Wednesday. Basically, all of Wednesday was pretty awesome for me. That was the day when I started being less terrified that my fellow students were, like, going to sacrifice me to an eldritch god or something. (Seriously, WTF is wrong with me?) Perhaps unsurprisingly, it was also the day that my brain went, “Oh, wait, this is dance, we can do this.”
Ir probably helped that ballet went well (Triple turns on demand! Like it was no big deal! …Which was totally not the case on Friday, btw, but that basically owes to a nasty blister* in a horrible spot which consequently made me super-stiff — I was constantly afraid I’d rip my foot open and render myself unable to dance).
“Cheetah eyes.” At lunch on Thursday, one of the other students mentioned that one of her teachers once said something like, “If you were a cheetah, your spine would enter your skull in a different place, and your eyes would be in a different spot in your skull. Imagine you’re a cheetah, and imagine where your eyes would be. Now go back to being a human and use your cheetah eyes (as well as your human eyes, obvs).” No an exact quote, but I hope you get the gist. Holy crap, did this ever fix the frack out of my alignment.
Release technique stuff. We do a lot of this in Modern T’s class, and bits of it had clicked here and there — but I discovered in Cinci that I actually really love it when I get out of my own way. In Leslie Dworkin’s masterclass, especially, I was able to briefly stop being an incredibly shy, uptight ballet nerd and just really use my whole body.
Repertory class.
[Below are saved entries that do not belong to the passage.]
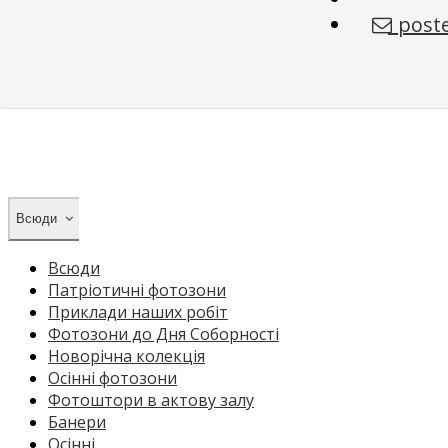
poste
Всюди
Всюди
Патріотичні фотозони
Приклади наших робіт
Фотозони до Дня Соборності
Новорічна колекція
Осінні фотозони
Фотоштори в актову залу
Банери
Осінні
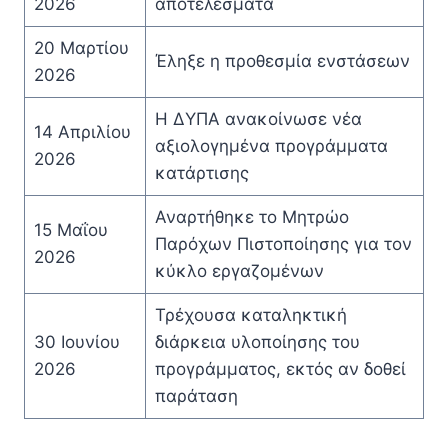
2026
αποτελέσματα
20 Μαρτίου
Έληξε η προθεσμία ενστάσεων
2026
Η ΔΥΠΑ ανακοίνωσε νέα
14 Απριλίου
αξιολογημένα προγράμματα
2026
κατάρτισης
Αναρτήθηκε το Μητρώο
15 Μαΐου
Παρόχων Πιστοποίησης για τον
2026
κύκλο εργαζομένων
Τρέχουσα καταληκτική
30 Ιουνίου
διάρκεια υλοποίησης του
2026
προγράμματος, εκτός αν δοθεί
παράταση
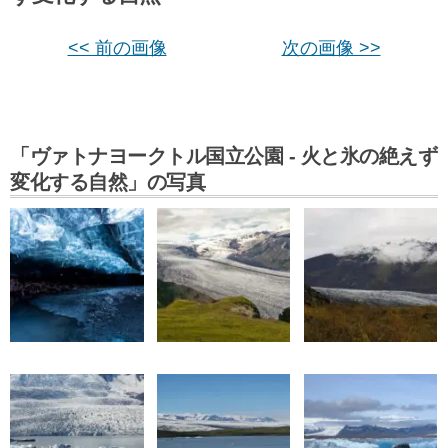
<< 前の画像
次の画像 >>
「ヴァトナヨークトル国立公園 - 火と氷の絶えず
変化する自然」の写真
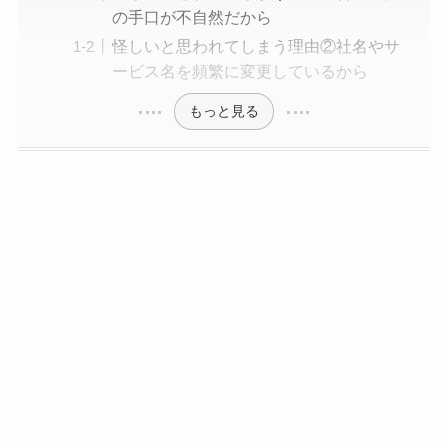
の手口が不自然だから
怪しいと思われてしまう理由②社名やサ
ービス名を頻繁に変更しているから
もっと見る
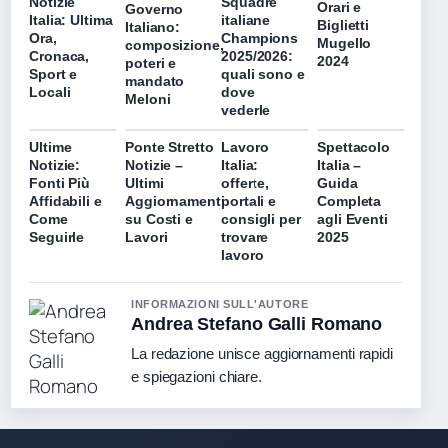
Notizie
Squadre
Orari e
Governo
Italia: Ultima
italiane
Biglietti
Italiano:
Ora,
Champions
Mugello
composizione,
Cronaca,
2025/2026:
2024
poteri e
Sport e
quali sono e
mandato
Locali
dove
Meloni
vederle
Ultime
Ponte Stretto
Lavoro
Spettacolo
Notizie:
Notizie –
Italia:
Italia –
Fonti Più
Ultimi
offerte,
Guida
Affidabili e
Aggiornamenti
portali e
Completa
Come
su Costi e
consigli per
agli Eventi
Seguirle
Lavori
trovare
2025
lavoro
INFORMAZIONI SULL'AUTORE
Andrea Stefano Galli Romano
La redazione unisce aggiornamenti rapidi
e spiegazioni chiare.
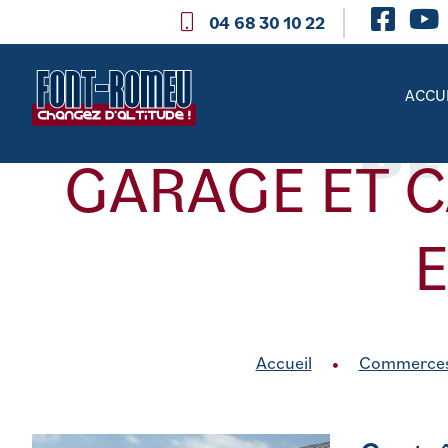
04 68 30 10 22
SE
ACCU
GARAGE ET 
Accueil
Commerces 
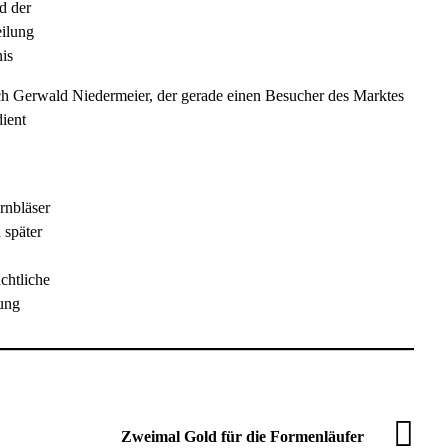
d der
ilung
is
ich Gerwald Niedermeier, der gerade einen Besucher des Marktes
ient
rnbläser
 später
chtliche
ung
Zweimal Gold für die Formenläufer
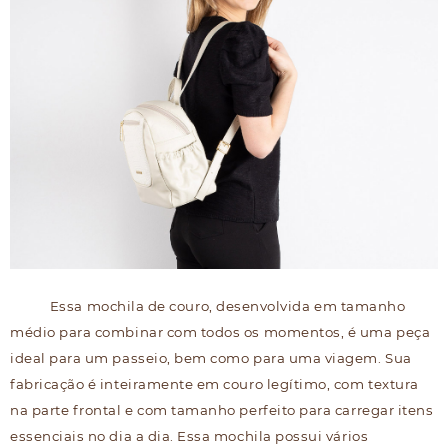
Essa mochila de couro, desenvolvida em tamanho
médio para combinar com todos os momentos, é uma peça
ideal para um passeio, bem como para uma viagem. Sua
fabricação é inteiramente em couro legítimo, com textura
na parte frontal e com tamanho perfeito para carregar itens
essenciais no dia a dia. Essa mochila possui vários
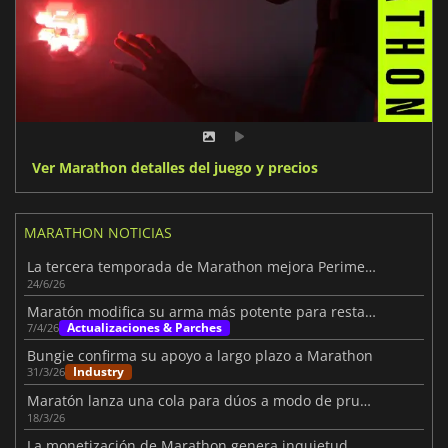
Ver Marathon detalles del juego y precios
MARATHON NOTICIAS
La tercera temporada de Marathon mejora Perimeter
24/6/26
Maratón modifica su arma más potente para restablecer el equilibrio
Actualizaciones & Parches
7/4/26
Bungie confirma su apoyo a largo plazo a Marathon
Industry
31/3/26
Maratón lanza una cola para dúos a modo de prueba
18/3/26
La monetización de Marathon genera inquietud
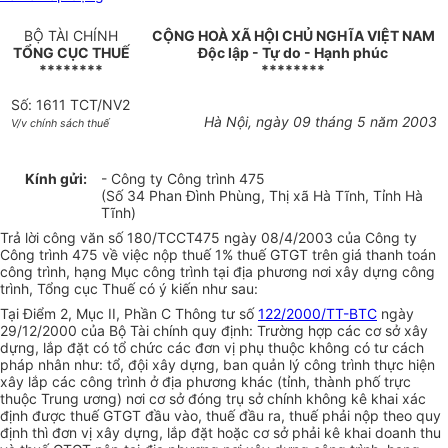
BỘ TÀI CHÍNH
CỘNG HOÀ XÃ HỘI CHỦ NGHĨA VIỆT NAM
TỔNG CỤC THUẾ
Độc lập - Tự do - Hạnh phúc
********
********
Số: 1611 TCT/NV2
Hà Nội, ngày 09 tháng 5 năm 2003
V/v chính sách thuế
Kính gửi:
- Công ty Công trình 475
(Số 34 Phan Đình Phùng, Thị xã Hà Tĩnh, Tỉnh Hà
Tĩnh)
Trả lời công văn số 180/TCCT475 ngày 08/4/2003 của Công ty
Công trình 475 về việc nộp thuế 1% thuế GTGT trên giá thanh toán
công trình, hạng Mục công trình tại địa phương nơi xây dựng công
trình, Tổng cục Thuế có ý kiến như sau:
Tại Điểm 2, Mục II, Phần C Thông tư số
122/2000/TT-BTC
ngày
29/12/2000 của Bộ Tài chính quy định: Trường hợp các cơ sở xây
dựng, lắp đặt có tổ chức các đơn vị phụ thuộc không có tư cách
pháp nhân như: tổ, đội xây dựng, ban quản lý công trình thực hiện
xây lắp các công trình ở địa phương khác (tỉnh, thành phố trực
thuộc Trung ương) nơi cơ sở đóng trụ sở chính không kê khai xác
định được thuế GTGT đầu vào, thuế đầu ra, thuế phải nộp theo quy
định thì đơn vị xây dựng, lắp đặt hoặc cơ sở phải kê khai doanh thu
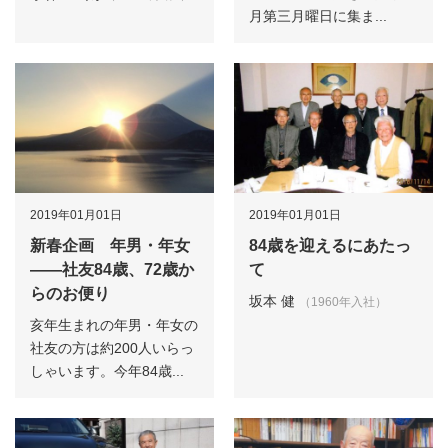
月第三月曜日に集ま...
2019年01月01日
2019年01月01日
新春企画 年男・年女
84歳を迎えるにあたっ
――社友84歳、72歳か
て
らのお便り
坂本 健
（1960年入社）
亥年生まれの年男・年女の
社友の方は約200人いらっ
しゃいます。今年84歳...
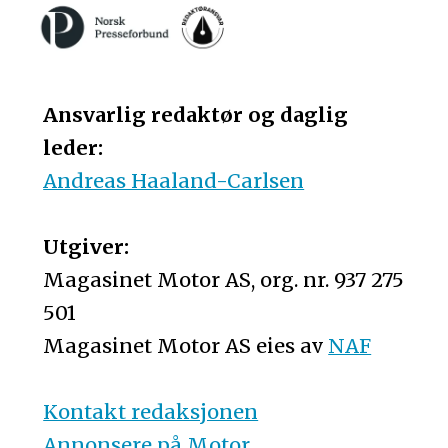
Ansvarlig redaktør og daglig
leder:
Andreas Haaland-Carlsen
Utgiver:
Magasinet Motor AS, org. nr. 937 275
501
Magasinet Motor AS eies av
NAF
Kontakt redaksjonen
Annonsere på Motor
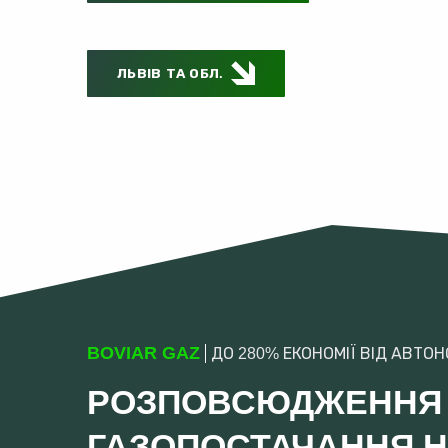
ЛЬВІВ ТА ОБЛ.
BOVIAR GAZ
ДО 280% ЕКОНОМІЇ ВІД АВТО
РОЗПОВСЮДЖЕННЯ
ГАЗОПОСТАЧАННЯ Н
I started out feeling downright timid about this class, and it ended up being a highlight (and a bit of a crucible, I think).
I walked in afraid that I would literally never nail down the choreography; that I’d be so freaking bad at it that they’d ask me not to dance in the showing.
By the end, I felt like I knew enough to try to start making something out of some of it (though I still forgot to add the whole performative element to one of my parts, feh). Not that I didn’t make some mistakes during the showing (the most glaring one being the part where I wound up on the wrong leg in a static pose).
Also, we all kind of bonded over the lift-y parts and turned into a cohesive group. That was just plain cool.
Perhaps the most important thing I learned is that I automatically adjust my game to the level of expectation — when, for example, our ballet instructor called for triple turns in a combination on Wednesday, a small part of me went, “I don’t know if I can do that,” but a bigger part went, “Welp, better crank out some triples.” So I did.
This didn’t happen every time, but on average, when I got the hell out of my own way, things went better than I expected them to. When I got all tense and weird, things did not go so well.
I need to learn to hang onto my confidence in the things I do well and not freak out about other stuff.
I’ll try to post my more detailed notes later. Suffice it to say that I had a blast, learned a great deal, and will definitely be going back next year.
*nasty blister picture below the cut, because seriously, if you want to know what happens when you start to get a tiny blister right on the ball of your foot and then don’t think to tape it, this is what happens
You guys: if you’re doing a class that requires you to go barefoot, guys, TAPE YOUR BLISTERS. With cloth tape (put blister pads on them first). The kind that doesn’t roll up and make them worse, or roll off and make them worse.
This one looked like a little tiny blister, but bubbled up from the inside all the way down to the red, raw, meaty layer full of raw nerve endings. The dead layers then tore off, leaving another extra-sore spot right at the top.
Had I had the sense to use cloth tape, this wouldn’t have happened. Transpore® is great for a good many applications, but it won’t hold up on the bottom of your foot in a barefoot modern dance class. You live, you learn.
On the upside, I’m apparently much better at keeping my weight over my 2nd and 3rd toes than I used to be, so there’s that?